Treatment of Lyme Meningitis with Diplopia in a Patient with History of Lyme Disease
Intravenous ceftriaxone 2g daily for 14 days (range 10-28 days) is the recommended treatment for this 56-year-old female with Lyme meningitis presenting with headache and diplopia. 1
Diagnosis Assessment
This patient's presentation with meningitis, headache, and diplopia in the context of previous Lyme disease strongly suggests neurologic Lyme disease with central nervous system involvement. The diplopia specifically indicates cranial nerve involvement (likely CN VI), which is a common neurological manifestation of disseminated Lyme disease.

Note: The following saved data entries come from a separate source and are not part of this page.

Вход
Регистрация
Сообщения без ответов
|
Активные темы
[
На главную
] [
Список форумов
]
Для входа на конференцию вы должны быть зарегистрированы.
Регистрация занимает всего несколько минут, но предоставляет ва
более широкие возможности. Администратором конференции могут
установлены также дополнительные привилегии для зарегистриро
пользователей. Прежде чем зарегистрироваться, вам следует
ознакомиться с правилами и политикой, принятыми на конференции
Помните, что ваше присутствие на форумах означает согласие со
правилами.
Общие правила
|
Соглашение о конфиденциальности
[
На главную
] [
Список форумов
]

Key Diagnostic Considerations:
- Meningitis with headache and diplopia represents disseminated Lyme disease with neurologic involvement
- Previous history of Lyme disease treated by a naturopath raises concerns about potential inadequate initial treatment
- Diplopia indicates cranial nerve involvement, commonly seen in Lyme meningitis
Treatment Approach
First-Line Treatment:
- Intravenous ceftriaxone 2g daily for 14 days (range 10-28 days) 1
- Ceftriaxone is FDA-approved for meningitis 2
- Provides excellent CNS penetration
- Effective against Borrelia burgdorferi
Alternative Treatment Option:
- Intravenous cefotaxime can be considered as an alternative if ceftriaxone is contraindicated 3
Treatment Rationale
The Infectious Diseases Society of America (IDSA) guidelines specifically recommend intravenous ceftriaxone for Lyme meningitis 1. This recommendation is based on the need for adequate CNS penetration to effectively treat the infection in the cerebrospinal fluid.

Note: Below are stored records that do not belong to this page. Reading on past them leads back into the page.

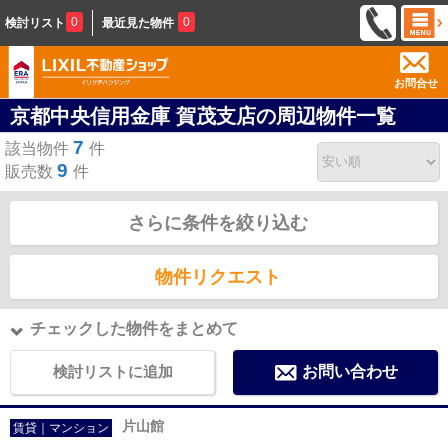
0
0
検討リスト
最近見た物件
お問合せ
京都中央信用金庫 賀茂支店の周辺物件一覧
7
該当物件
件
9
販売数
件
さらに条件を絞り込む
物件リクエスト
チェックした物件をまとめて
検討リストに追加
お問い合わせ
片山館
賃貸｜マンション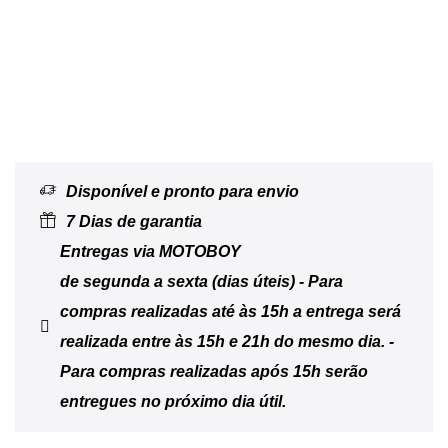
Disponível e pronto para envio
7 Dias de garantia
Entregas via MOTOBOY
de segunda a sexta (dias úteis) - Para
compras realizadas até às 15h a entrega será
realizada entre às 15h e 21h do mesmo dia. -
Para compras realizadas após 15h serão
entregues no próximo dia útil.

The presence of diplopia indicates cranial nerve involvement, which is considered a manifestation of CNS Lyme disease. According to guidelines, when facial nerve palsy is accompanied by CSF abnormalities (as in meningitis), treatment should follow the meningitis protocol rather than oral regimens 1.
Duration of Treatment
The recommended duration is 14 days, with a range of 10-28 days depending on clinical response 1. The treatment duration should be on the longer end of the spectrum given:
- The patient's previous history of Lyme disease
- The presence of multiple neurologic manifestations (meningitis and diplopia)
- Potential inadequate previous treatment by a naturopath
Monitoring and Follow-up
- Monitor for clinical improvement of headache and diplopia
- Be aware that neurologic symptoms may take time to resolve completely
- Follow-up lumbar puncture is not routinely recommended unless there is clinical deterioration
Important Considerations
Potential Pitfalls to Avoid:
- Inadequate treatment duration: Neurologic Lyme disease requires adequate duration of therapy
- Oral antibiotics: While effective for early Lyme disease, they are insufficient for CNS involvement
- Attributing symptoms to "chronic Lyme": The current presentation represents active infection requiring appropriate antibiotic therapy
- Extended antibiotic courses beyond recommendations: Not supported by evidence for improved outcomes 1
Special Considerations for This Patient:
- Previous treatment by a naturopath may have been inadequate, potentially leading to this disseminated infection
- Post-treatment Lyme disease syndrome may occur after appropriate treatment, characterized by persistent symptoms without evidence of active infection 1
- Cranial nerve palsies may take weeks to months to resolve completely even after appropriate antibiotic therapy 4, 5
Prognosis
With appropriate antibiotic therapy, most patients with Lyme meningitis have good outcomes. However, neurologic symptoms may take time to resolve completely. The diplopia may persist for weeks to months after treatment but typically resolves with time.